__Task details__. Go through the data below and return each line where the string "rest" appears.

-------- Stored data --------

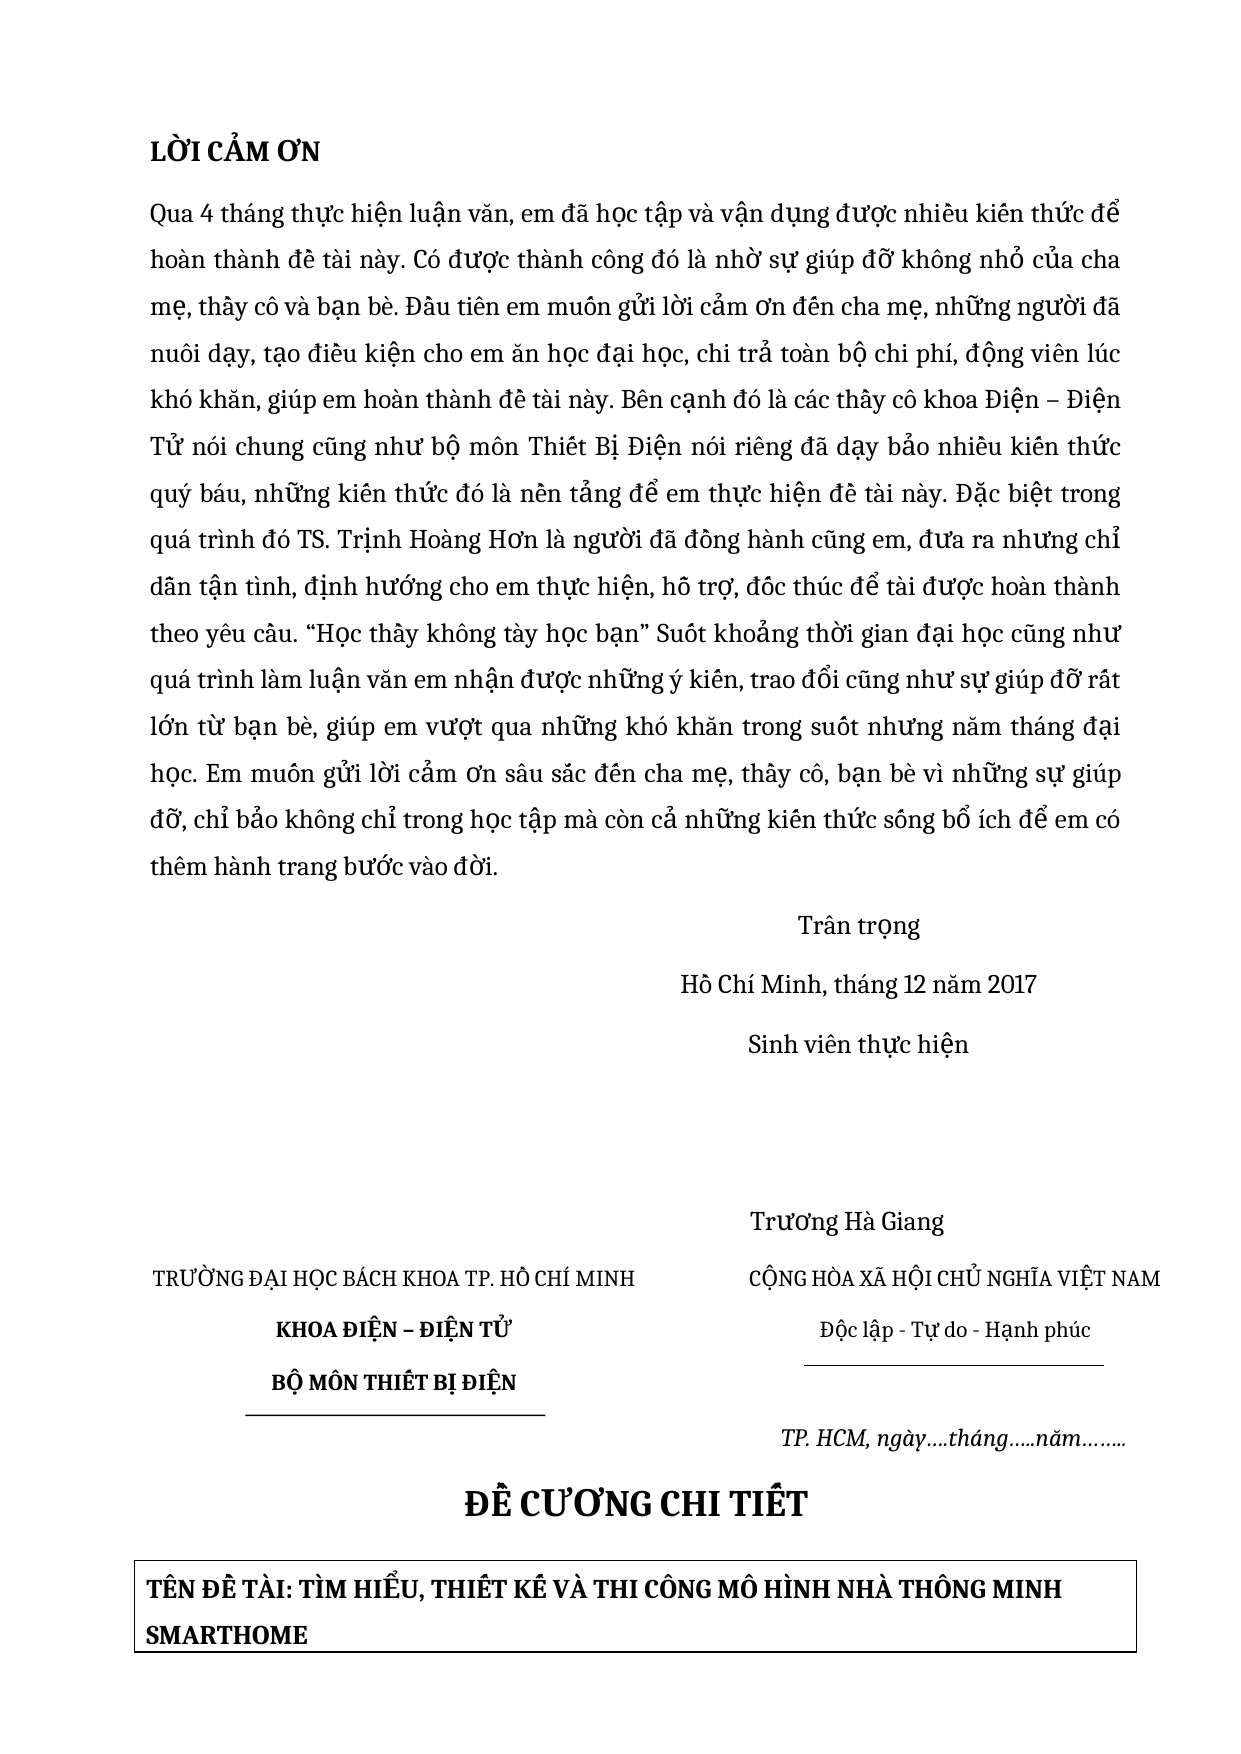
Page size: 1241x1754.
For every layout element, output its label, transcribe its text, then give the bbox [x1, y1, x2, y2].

table_header TÊN ĐỀ TÀI: TÌM HIỂU, THIẾT KẾ VÀ THI CÔNG MÔ HÌNH NHÀ THÔNG MINH SMARTHOME [135, 1561, 1136, 1651]
text Trân trọng [150, 910, 1122, 941]
text Sinh viên thực hiện [150, 1029, 1122, 1060]
text LỜI CẢM ƠN [150, 135, 1122, 168]
text Qua 4 tháng thực hiện luận văn, em đã học tập và vận dụng được nhiều kiến thức để hoàn thành đề tài này. Có được thành công đó là nhờ sự giúp đỡ không nhỏ của cha mẹ, thầy cô và bạn bè. Đầu tiên em muốn gửi lời cảm ơn đến cha mẹ, những người đã nuôi dạy, tạo điều kiện cho em ăn học đại học, chi trả toàn bộ chi phí, động viên lúc khó khăn, giúp em hoàn thành đề tài này. Bên cạnh đó là các thầy cô khoa Điện – Điện Tử nói chung cũng như bộ môn Thiết Bị Điện nói riêng đã dạy bảo nhiều kiến thức quý báu, những kiến thức đó là nền tảng để em thực hiện đề tài này. Đặc biệt trong quá trình đó TS. Trịnh Hoàng Hơn là người đã đồng hành cũng em, đưa ra nhưng chỉ dẫn tận tình, định hướng cho em thực hiện, hỗ trợ, đốc thúc để tài được hoàn thành theo yêu cầu. “Học thầy không tày học bạn” Suốt khoảng thời gian đại học cũng như quá trình làm luận văn em nhận được những ý kiến, trao đổi cũng như sự giúp đỡ rất lớn từ bạn bè, giúp em vượt qua những khó khăn trong suốt nhưng năm tháng đại học. Em muốn gửi lời cảm ơn sâu sắc đến cha mẹ, thầy cô, bạn bè vì những sự giúp đỡ, chỉ bảo không chỉ trong học tập mà còn cả những kiến thức sống bổ ích để em có thêm hành trang bước vào đời. [150, 198, 1122, 882]
text ĐỀ CƯƠNG CHI TIẾT [150, 1483, 1122, 1526]
text Trương Hà Giang [675, 1206, 1122, 1237]
text Hồ Chí Minh, tháng 12 năm 2017 [150, 969, 1122, 1001]
table_header [117, 1265, 1240, 1483]
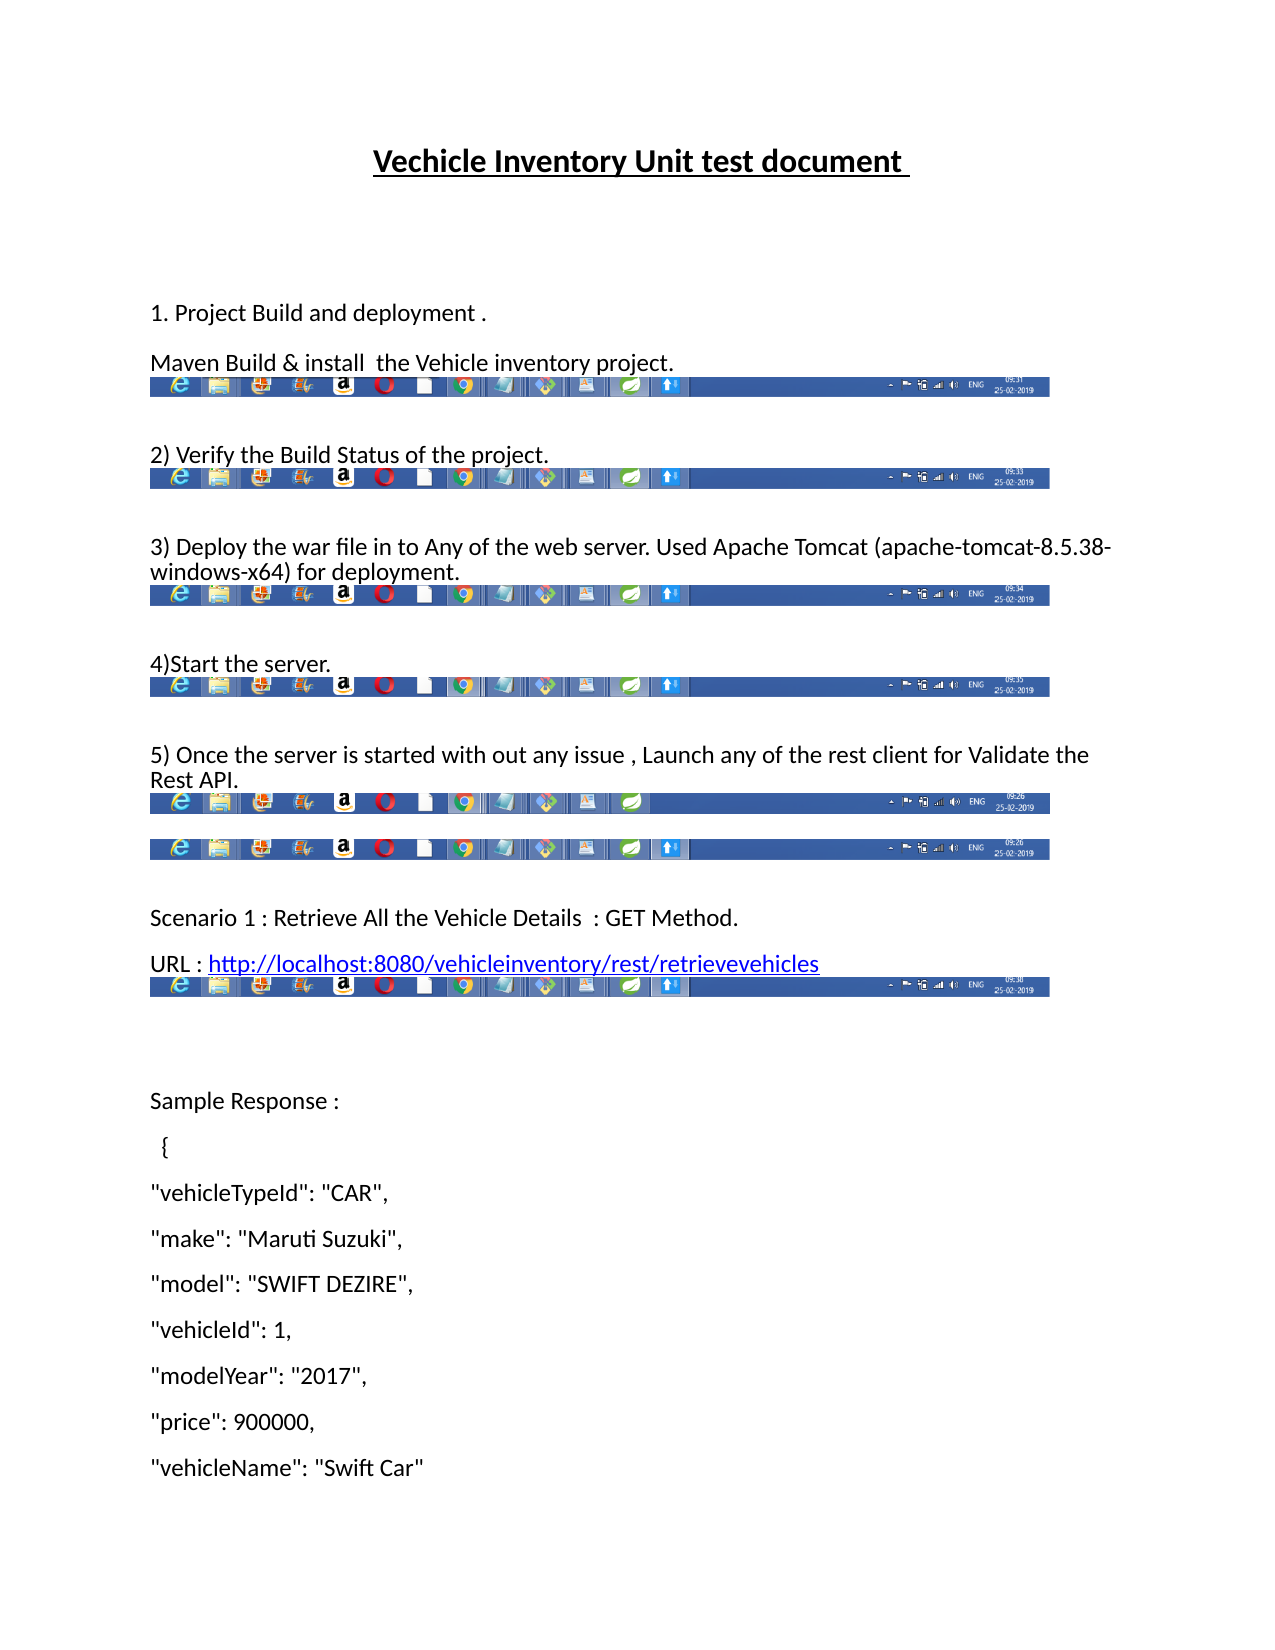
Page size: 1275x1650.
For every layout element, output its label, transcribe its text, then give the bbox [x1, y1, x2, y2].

text 1. Project Build and deployment . [150, 299, 1125, 327]
text "make": "Maruti Suzuki", [150, 1227, 1125, 1252]
text Maven Build & install the Vehicle inventory project. [150, 348, 1125, 377]
text 4)Start the server. [150, 652, 1125, 677]
text "vehicleId": 1, [150, 1319, 1125, 1344]
text Scenario 1 : Retrieve All the Vehicle Details : GET Method. [150, 906, 1125, 931]
text 2) Verify the Build Status of the project. [150, 444, 1125, 469]
text "modelYear": "2017", [150, 1364, 1125, 1389]
text "vehicleTypeId": "CAR", [150, 1181, 1125, 1206]
text Sample Response : [150, 1089, 1125, 1114]
text 3) Deploy the war file in to Any of the web server. Used Apache Tomcat (apache-tomcat-8.5.38-windows-x64) for deployment. [150, 535, 1125, 585]
text 5) Once the server is started with out any issue , Launch any of the rest client for Validate the Rest API. [150, 744, 1125, 794]
text URL : http://localhost:8080/vehicleinventory/rest/retrievevehicles [150, 952, 1125, 977]
text "price": 900000, [150, 1410, 1125, 1435]
text { [150, 1135, 1125, 1160]
text "vehicleName": "Swift Car" [150, 1456, 1125, 1481]
text Vechicle Inventory Unit test document [150, 150, 1125, 179]
text "model": "SWIFT DEZIRE", [150, 1273, 1125, 1298]
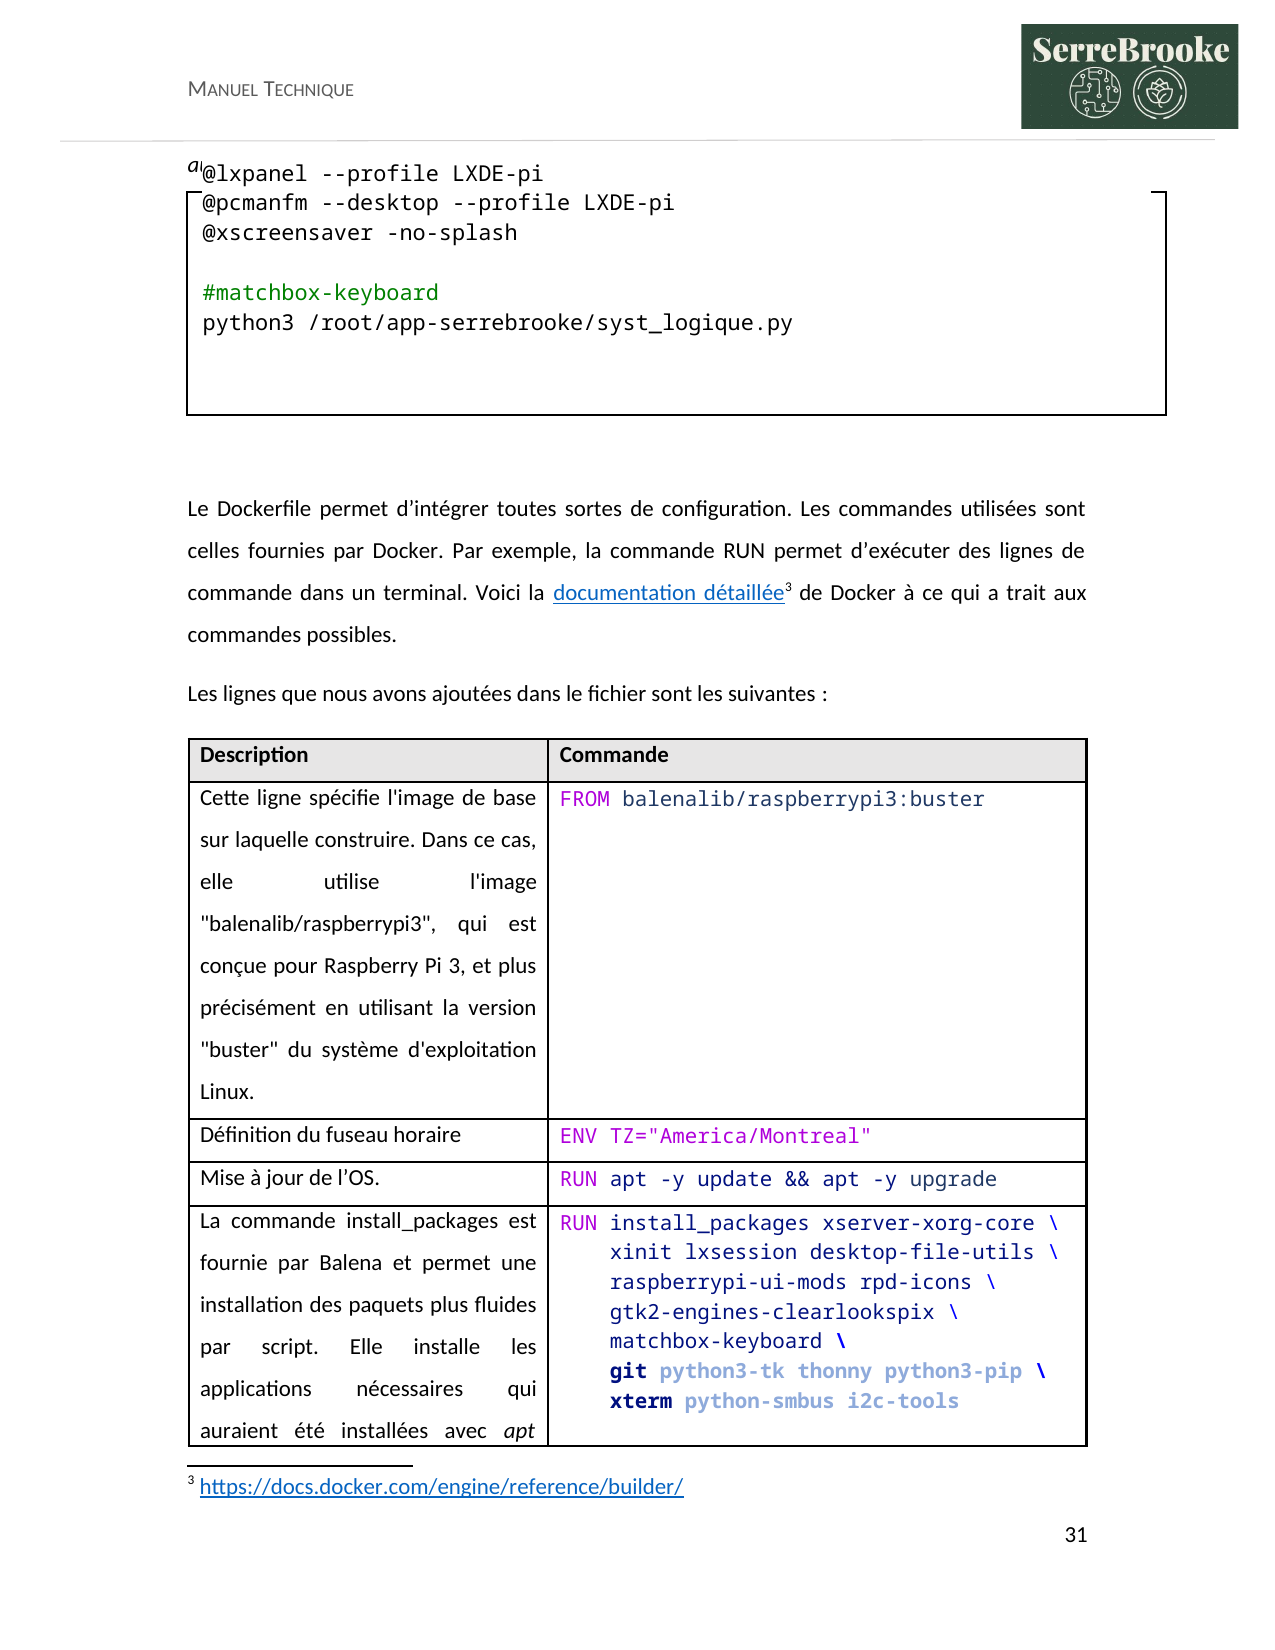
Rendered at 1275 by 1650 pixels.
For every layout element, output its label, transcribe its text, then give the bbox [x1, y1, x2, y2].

--------

__Task result__.
text 5) Once the server is started with out any issue , Launch any of the rest client for Validate the Rest API. [150, 744, 1125, 794]
text URL : http://localhost:8080/vehicleinventory/rest/retrievevehicles [150, 952, 1125, 977]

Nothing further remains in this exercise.